A bank's ability to earn money affects its safety and soundness. A bank can retain its earnings, expanding its capital buffer, or put them to work addressing problematic loans, likely making the bank better able to withstand financial trouble. Losses, on the other hand, reduce a bank's ability to do those things.

On Bankrate's earnings test, The Liberty National Bank in Paris scored 12 out of a possible 30, failing to reach the national average of 15.12.

One key measure of a bank's earnings is return on equity, calculated by dividing net income (essentially profit) by total equity. The most recent annualized quarterly return on equity for The Liberty National Bank in Paris was 5.65 percent, below the national average of 8.10 percent.

For the twelve months ended December 31, 2017, the bank earned net income of $2.6 million on total equity of $45.0 million. The bank reported an annualized return on average assets, or ROA, of 0.93 percent, below the 1 percent deemed satisfactory in accordance with industry standards and below the average for U.S. banks of 1.00 percent.

WHAT IS SAFE & SOUND?

Bankrate.com's Safe & Sound Ratings provide a star rating system to evaluate the current financial status of financial institutions.

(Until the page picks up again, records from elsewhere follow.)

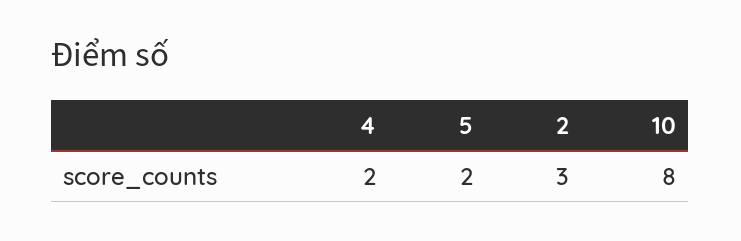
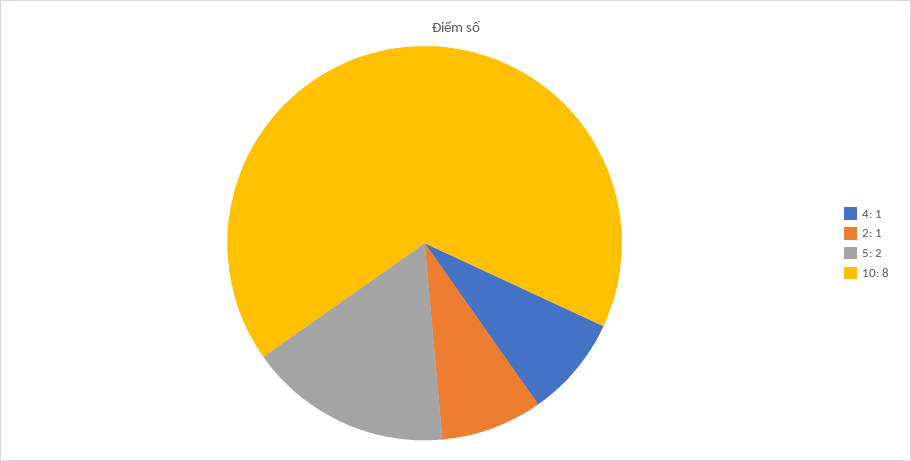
  {
-   "4": 2,
+   "4": 1,
    "5": 2,
-   "2": 3,
+   "2": 1,
    "10": 8
  }

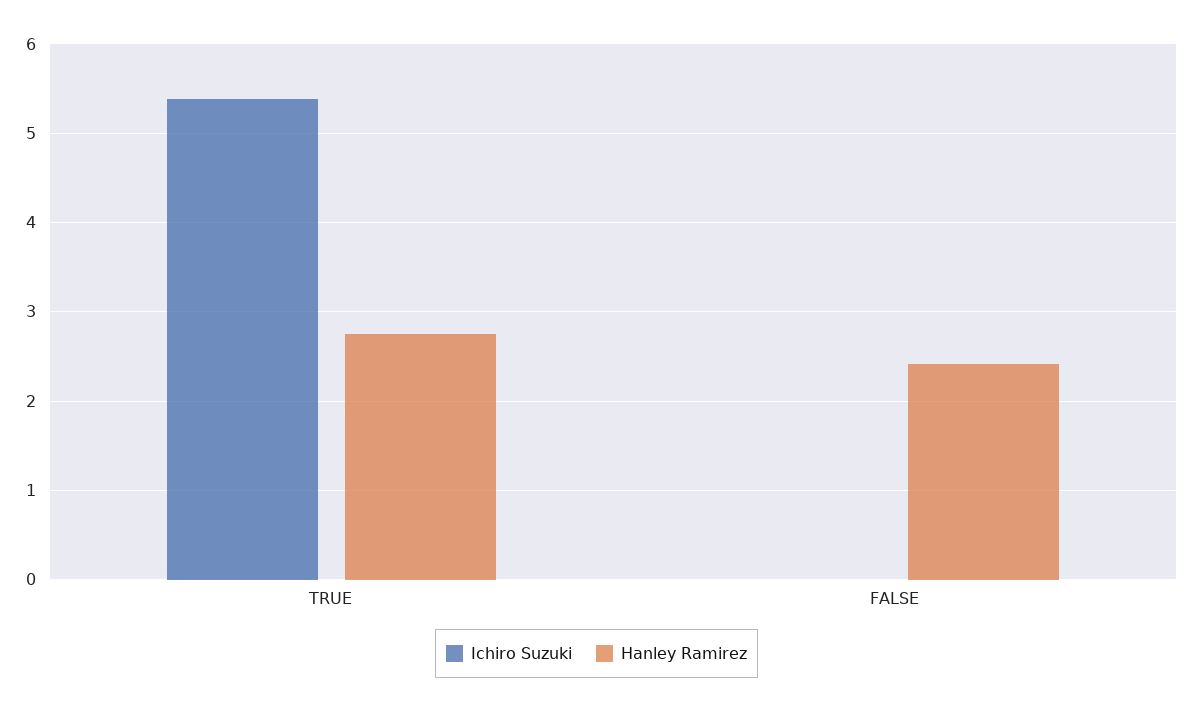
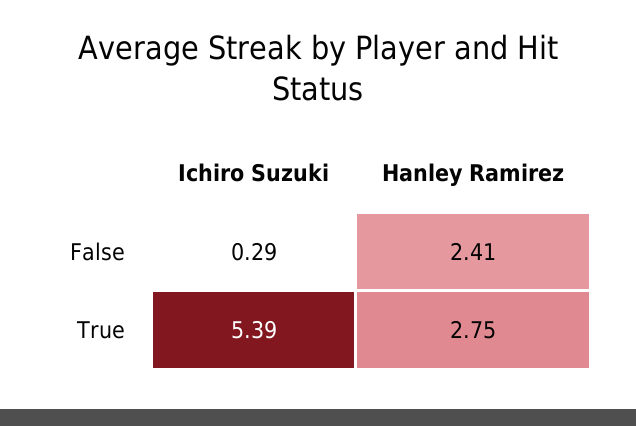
  {
    "Ichiro Suzuki": {
      "TRUE": 5.39,
-     "FALSE": 0
+     "FALSE": 0.29
    },
    "Hanley Ramirez": {
      "TRUE": 2.75,
      "FALSE": 2.41
    }
  }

The information gathered about banks, credit unions and thrifts is updated as set forth in the Terms of Use of Safe & Sound Ratings and Reports. The Safe & Sound Ratings information is grouped by categories of banks, thrifts and credit unions.

Scoring methodology

Bankrate.com evaluates the financial condition of institutions and assigns a one- to five-star rating for each with five stars representing the highest rating. Institutions with satisfactory performance will generally receive a rating of three or more stars. The majority of institutions fall into the three- to four-star range. An institution with an "NR" rating may be too new to rate or may have limited the publicly available information in their regulatory filings. The "NR" is not an indication of financial strength or weakness. The Safe & Sound rating is believed to be reliable, but the information is not guaranteed. In addition, events since the information was collected may have altered the institution's financial condition.